By direction of the Panel.  

H. Joseph Schimansky  
Executive Director  

April 23, 2004  
Washington, D.C.

1/     Several positions, including barbers and automobile mechanics, are paid on a commission basis.

2/   The positions of the parties and the Panel's rationale regarding Issues 2 through 4 are presented together in what follows because the parties' final offers with respect to them are interrelated.  

3/   In current CBA, Article XLII, Insurance, reads:  

Section 1.  Information concerning associates group life and health benefits as provided by NEXCOM will be made available to all eligible associates as appropriate.  The Navy Exchange Service Command's Basic Life and Health Benefit Plan which currently are available to all regular full-time associates include the following:


a. Basic Life Insurance and Accidental Death and Dismemberment Insurance;

b. Dependent Life Insurance

c. Comprehensive Medical-Dental Plan

d. Short-term Disability Plan

e. Long-term Disability Plan


Section 2.  Regular full-time and regular part-time associates are eligible to participate in the Optional Group Life Insurance Plan.


The Employer currently pays 70 percent of dental premiums, but makes no contribution toward Long-term Disability Plan premiums. 

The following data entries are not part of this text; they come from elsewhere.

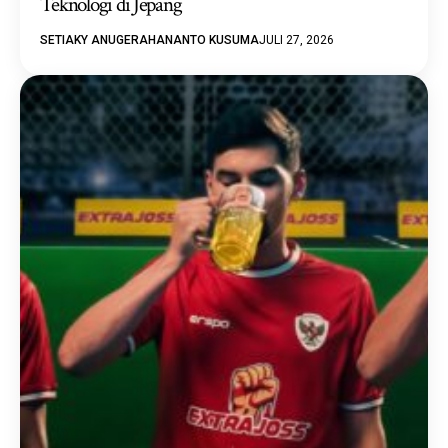
Teknologi di Jepang
SETIAKY ANUGERAHANANTO KUSUMA
JULI 27, 2026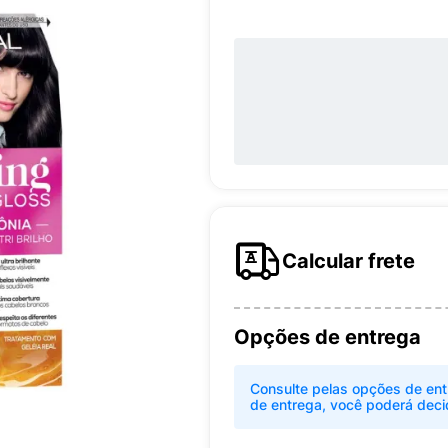
Calcular frete
Opções de entrega
Consulte pelas opções de ent
de entrega, você poderá deci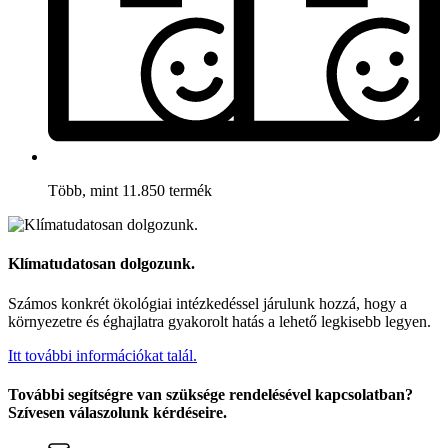
Több, mint 11.850 termék
Klímatudatosan dolgozunk.
Számos konkrét ökológiai intézkedéssel járulunk hozzá, hogy a
környezetre és éghajlatra gyakorolt hatás a lehető legkisebb legyen.
Itt további információkat talál.
További segítségre van szüksége rendelésével kapcsolatban?
Szívesen válaszolunk kérdéseire.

4/   In this regard, the Employer contends that the Union's proposal to set the Employer's contribution higher than 70 percent, the current percentage covered by DoD for all participating NAF employees, is nonnegotiable under the FLRA's decision in American Federation of Government Employees, Local 3240 and U.S. Department of the Air Force, 325th Support Group, Air Education and Training Command, Tyndall Air Force Base, Florida, 58 FLRA 696, 697 (July 15, 2003) (Tyndall).

5/   In light of our decision on the merits of this issue, it is unnecessary to address the duty-to-bargain question the Employer raises under Tyndall.